また、小選挙区で敗戦して比例復活した議員が、広島と岡山で1人ずつ。さらには、比例単独で議席を得ている議員が、差別主義者として騒ぎばかり起こす杉田水脈氏など3人もいる。吉田氏を入れて7人。比例の得票数次第では、1~2名が議席をなくすことになる。

ある自民党幹部は、「実は、吉田に比例九州ブロックへの転出を打診した。中国ブロックの比例枠では、順位次第で当選できない可能性があるからだ。しかし、吉田が頑として承知しなかったので、ますます比例順位が混迷することになった」と頭を抱える。
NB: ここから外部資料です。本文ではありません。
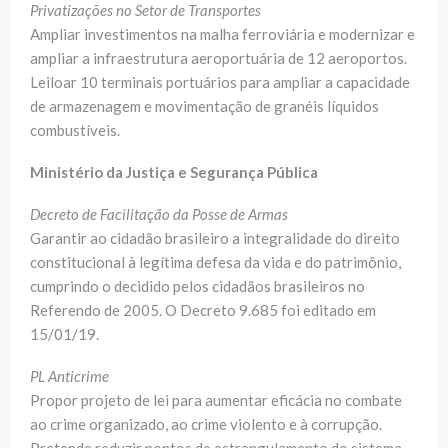
Privatizações no Setor de Transportes
Ampliar investimentos na malha ferroviária e modernizar e
ampliar a infraestrutura aeroportuária de 12 aeroportos.
Leiloar 10 terminais portuários para ampliar a capacidade
de armazenagem e movimentação de granéis líquidos
combustíveis.
Ministério da Justiça e Segurança Pública
Decreto de Facilitação da Posse de Armas
Garantir ao cidadão brasileiro a integralidade do direito
constitucional à legítima defesa da vida e do patrimônio,
cumprindo o decidido pelos cidadãos brasileiros no
Referendo de 2005. O Decreto 9.685 foi editado em
15/01/19.
PL Anticrime
Propor projeto de lei para aumentar eficácia no combate
ao crime organizado, ao crime violento e à corrupção.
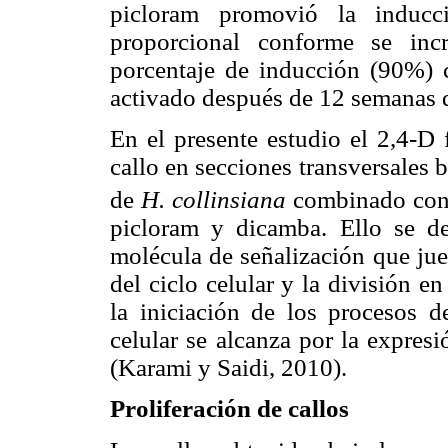
picloram promovió la inducc
proporcional conforme se inc
porcentaje de inducción (90%)
activado después de 12 semanas d
En el presente estudio el 2,4-D 
callo en secciones transversales 
de
H. collinsiana
combinado con 
picloram y dicamba. Ello se d
molécula de señalización que jue
del ciclo celular y la división e
la iniciación de los procesos de
celular se alcanza por la expres
(Karami y Saidi, 2010).
Proliferación de callos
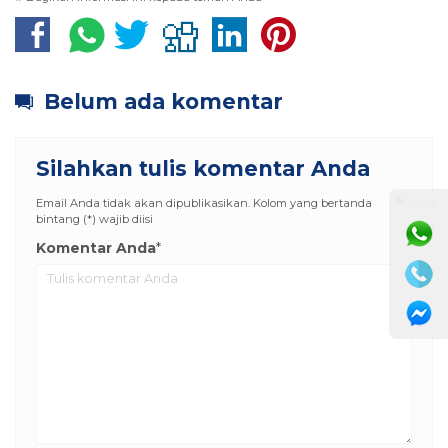
Belum ada komentar
Silahkan tulis komentar Anda
Email Anda tidak akan dipublikasikan. Kolom yang bertanda
⚫ Online
bintang (*) wajib diisi
Komentar Anda
*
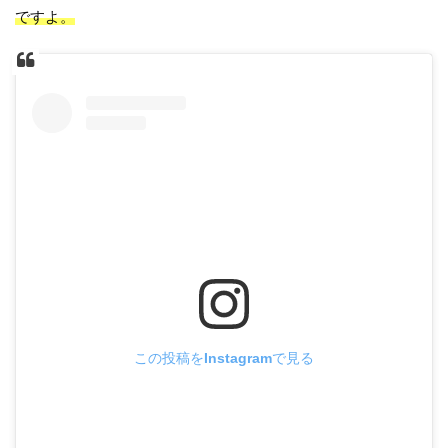
ですよ。
この投稿をInstagramで見る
公明との関係から比例に転出した新谷議員の後援会幹部は、比例の上位処遇は当たり前だと強気に語る。
「うちは党本部の裁定で比例中国ブロックに転出したので、1位か2位という順位は確約してもらったと思っている。同じような立場の平沼さんの方も同様の考えだろう。うちの新谷は、当選3回で副大臣も経験しており、実績としては平沼さんや石橋さんなどよりより上。正直、1位で当たり前だというのが後援会の意見です。吉田さんですか? 補選で当選したばかりでしょう。それも(山口県が)1減になることをわかったうえでの出馬。うちより上位で処遇されることは絶対ないはずだ」

広島の自民党県議も、「石橋さんは今も広島3区から出馬したいという意向は崩していない。本来なら、河井克行の事件を受けた広島県連の候補者選考で、3区の支部長に内定していた石橋さんが出馬するはずだったものを、公明党に配慮した党の都合で比例にまわれとなったもの。安倍元総理の後継として出てきたばかりの吉田氏と同列に並べてほしくない」と激しい口調で比例の順位にこだわる。
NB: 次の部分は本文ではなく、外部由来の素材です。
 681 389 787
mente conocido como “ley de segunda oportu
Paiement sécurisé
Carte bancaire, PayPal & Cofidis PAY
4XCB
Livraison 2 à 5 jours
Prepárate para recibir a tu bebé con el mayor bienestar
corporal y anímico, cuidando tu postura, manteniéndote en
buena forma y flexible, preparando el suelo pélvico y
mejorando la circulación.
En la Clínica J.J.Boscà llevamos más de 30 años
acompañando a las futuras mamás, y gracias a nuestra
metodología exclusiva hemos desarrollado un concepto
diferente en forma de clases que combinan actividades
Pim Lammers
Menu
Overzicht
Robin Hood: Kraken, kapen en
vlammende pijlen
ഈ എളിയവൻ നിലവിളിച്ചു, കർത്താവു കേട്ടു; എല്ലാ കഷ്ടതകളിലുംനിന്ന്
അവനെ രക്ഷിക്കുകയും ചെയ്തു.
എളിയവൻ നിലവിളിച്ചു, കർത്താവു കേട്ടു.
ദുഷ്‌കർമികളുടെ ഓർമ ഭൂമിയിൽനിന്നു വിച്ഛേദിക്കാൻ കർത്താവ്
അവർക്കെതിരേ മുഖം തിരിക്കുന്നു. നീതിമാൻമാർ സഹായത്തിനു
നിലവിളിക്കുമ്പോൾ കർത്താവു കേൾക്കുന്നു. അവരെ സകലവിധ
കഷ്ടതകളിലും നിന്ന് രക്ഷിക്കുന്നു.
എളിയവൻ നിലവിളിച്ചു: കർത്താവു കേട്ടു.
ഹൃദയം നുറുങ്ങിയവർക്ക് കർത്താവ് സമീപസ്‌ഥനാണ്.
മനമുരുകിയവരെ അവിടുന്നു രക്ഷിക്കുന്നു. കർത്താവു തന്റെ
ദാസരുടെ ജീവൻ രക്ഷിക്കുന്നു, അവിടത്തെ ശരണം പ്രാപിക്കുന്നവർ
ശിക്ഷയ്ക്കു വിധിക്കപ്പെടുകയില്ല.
比例中国ブロックでの処遇を求める新谷氏、平沼氏、石橋氏、吉田氏をそのまま上位に並べると、予想される比例復活枠は最大でも2。比例単独の杉田氏らが黙ってみているとは思えず、比例中国を巡る自民内の争いは激しさを増しそうだ。

野党の勢いも侮れない。前回総選挙の比例中国ブロックで1議席を獲得した日本維新の会は、躍進した統一地方選の勢いに乗って2議席獲得を視野に入れる。野党第一党の座を死守したい立憲民主党の幹部は、「山口2区と山口4区の補選は、善戦だったといえるでしょう。次の解散総選挙では中国ブロックは少なくとも現状の2、あわよくば3か4という思いがある。特に林外相の新山口3区は有田芳生さんが再度出馬すれば注目区になり、うちへの比例票は確実に増えるはずです」と話す。
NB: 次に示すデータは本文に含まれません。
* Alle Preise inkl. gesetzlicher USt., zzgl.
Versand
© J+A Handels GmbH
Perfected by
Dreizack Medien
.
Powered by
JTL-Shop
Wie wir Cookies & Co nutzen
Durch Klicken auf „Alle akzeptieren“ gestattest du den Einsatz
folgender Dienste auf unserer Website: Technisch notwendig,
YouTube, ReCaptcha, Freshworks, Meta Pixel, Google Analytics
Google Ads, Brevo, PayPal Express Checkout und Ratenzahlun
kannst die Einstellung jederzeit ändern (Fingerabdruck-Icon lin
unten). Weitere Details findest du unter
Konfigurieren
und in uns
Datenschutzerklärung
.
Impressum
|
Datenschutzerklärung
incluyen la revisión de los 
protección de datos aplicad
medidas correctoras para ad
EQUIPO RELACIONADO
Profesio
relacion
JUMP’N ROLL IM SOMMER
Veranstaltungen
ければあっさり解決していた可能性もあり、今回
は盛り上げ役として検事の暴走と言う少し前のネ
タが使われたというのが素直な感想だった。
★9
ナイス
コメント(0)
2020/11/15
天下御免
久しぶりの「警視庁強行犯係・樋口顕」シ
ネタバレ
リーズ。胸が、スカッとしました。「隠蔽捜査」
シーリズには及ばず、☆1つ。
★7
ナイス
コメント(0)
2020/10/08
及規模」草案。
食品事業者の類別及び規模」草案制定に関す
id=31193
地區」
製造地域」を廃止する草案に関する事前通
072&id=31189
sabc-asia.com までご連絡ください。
野党が議席を伸ばすと、自民党の議席が減るのは必然。林外相を支援するある地方議員が、その点について危機感をにじませる。
「岸田首相の地元でもある中国ブロックで、議席減は絶対に許されない。比例順位でもめるのは必至。当選回数や実績からいって、一番あおりを食うのは吉田さんだろう。当選圏外の順位もありうる情勢だ。吉田氏は一時、無所属で新山口3区から出るとの情報が流れた。安倍元総理の看板をバックにそんなことになれば大混乱。そうなると、元総理のお気に入りだった杉田水脈らも呼応しかねない」

比例中国ブロックの順位が、自民党の新たな火種になりつつある。